> _EXERCISE_
From the listing below, extract every line containing "Size".

##### RECORDS TO PROCESS

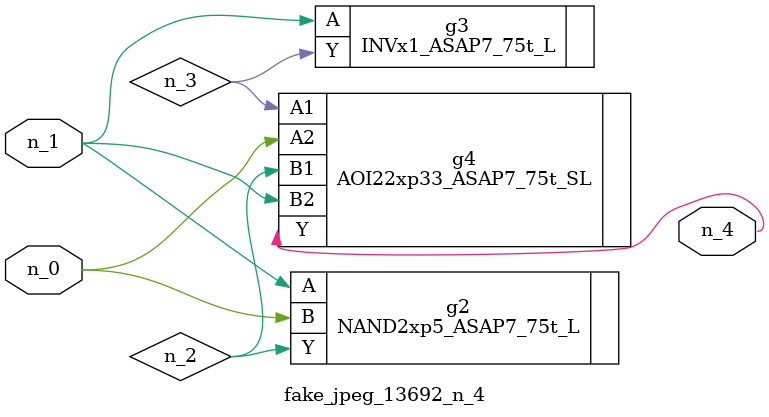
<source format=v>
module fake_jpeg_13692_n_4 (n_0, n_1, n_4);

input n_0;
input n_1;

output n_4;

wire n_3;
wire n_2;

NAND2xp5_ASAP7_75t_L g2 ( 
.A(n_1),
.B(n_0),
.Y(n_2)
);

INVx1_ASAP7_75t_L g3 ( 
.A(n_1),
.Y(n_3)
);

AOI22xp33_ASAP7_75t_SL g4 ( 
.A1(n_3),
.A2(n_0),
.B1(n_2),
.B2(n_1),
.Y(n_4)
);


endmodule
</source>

##########
##### RECORDS TO PROCESS

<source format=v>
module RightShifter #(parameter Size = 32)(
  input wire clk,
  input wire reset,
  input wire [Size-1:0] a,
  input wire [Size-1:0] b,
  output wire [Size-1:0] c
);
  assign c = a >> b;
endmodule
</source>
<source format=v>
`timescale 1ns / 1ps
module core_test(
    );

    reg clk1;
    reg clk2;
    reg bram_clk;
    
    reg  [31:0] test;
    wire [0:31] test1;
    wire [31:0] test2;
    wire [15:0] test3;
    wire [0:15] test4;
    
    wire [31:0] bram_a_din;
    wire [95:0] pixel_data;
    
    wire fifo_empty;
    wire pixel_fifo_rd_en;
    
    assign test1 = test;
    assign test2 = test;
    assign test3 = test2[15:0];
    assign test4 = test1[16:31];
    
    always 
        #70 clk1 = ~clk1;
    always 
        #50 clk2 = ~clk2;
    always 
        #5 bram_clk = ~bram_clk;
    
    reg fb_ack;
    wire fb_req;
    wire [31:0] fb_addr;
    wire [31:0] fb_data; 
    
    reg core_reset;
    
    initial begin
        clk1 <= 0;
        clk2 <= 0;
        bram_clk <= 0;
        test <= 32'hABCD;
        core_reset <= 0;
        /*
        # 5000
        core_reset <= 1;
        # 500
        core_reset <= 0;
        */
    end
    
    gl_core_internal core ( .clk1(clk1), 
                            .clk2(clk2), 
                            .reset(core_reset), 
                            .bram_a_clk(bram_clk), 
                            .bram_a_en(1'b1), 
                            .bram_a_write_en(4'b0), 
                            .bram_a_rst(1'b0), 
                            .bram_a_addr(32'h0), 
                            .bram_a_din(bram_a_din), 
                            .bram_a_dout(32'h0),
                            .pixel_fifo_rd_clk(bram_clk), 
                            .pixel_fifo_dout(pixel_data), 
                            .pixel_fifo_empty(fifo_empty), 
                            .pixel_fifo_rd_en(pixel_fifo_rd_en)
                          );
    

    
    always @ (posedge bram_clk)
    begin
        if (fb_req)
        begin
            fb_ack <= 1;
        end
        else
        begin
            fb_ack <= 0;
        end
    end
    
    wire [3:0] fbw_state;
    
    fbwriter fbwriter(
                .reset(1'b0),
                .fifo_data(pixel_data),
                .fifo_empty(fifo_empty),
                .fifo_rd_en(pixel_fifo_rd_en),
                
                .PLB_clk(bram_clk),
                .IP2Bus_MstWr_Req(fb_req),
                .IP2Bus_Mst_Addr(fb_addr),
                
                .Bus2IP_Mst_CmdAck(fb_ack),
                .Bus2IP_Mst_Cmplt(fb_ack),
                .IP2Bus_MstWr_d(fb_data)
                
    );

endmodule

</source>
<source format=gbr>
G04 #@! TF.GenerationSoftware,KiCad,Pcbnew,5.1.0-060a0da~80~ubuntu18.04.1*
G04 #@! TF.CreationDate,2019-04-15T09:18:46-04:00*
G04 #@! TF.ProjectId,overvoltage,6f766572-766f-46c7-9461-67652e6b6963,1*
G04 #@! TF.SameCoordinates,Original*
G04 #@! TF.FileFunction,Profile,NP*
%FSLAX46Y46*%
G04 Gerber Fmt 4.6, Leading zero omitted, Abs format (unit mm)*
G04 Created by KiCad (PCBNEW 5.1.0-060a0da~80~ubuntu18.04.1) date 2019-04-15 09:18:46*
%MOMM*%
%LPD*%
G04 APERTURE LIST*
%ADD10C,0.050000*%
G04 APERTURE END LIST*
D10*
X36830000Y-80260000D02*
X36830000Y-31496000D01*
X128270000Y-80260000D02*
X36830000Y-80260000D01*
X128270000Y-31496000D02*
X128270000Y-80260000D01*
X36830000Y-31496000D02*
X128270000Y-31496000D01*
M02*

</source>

##########

> _EXERCISE RESPONSE_
module RightShifter #(parameter Size = 32)(
  input wire [Size-1:0] a,
  input wire [Size-1:0] b,
  output wire [Size-1:0] c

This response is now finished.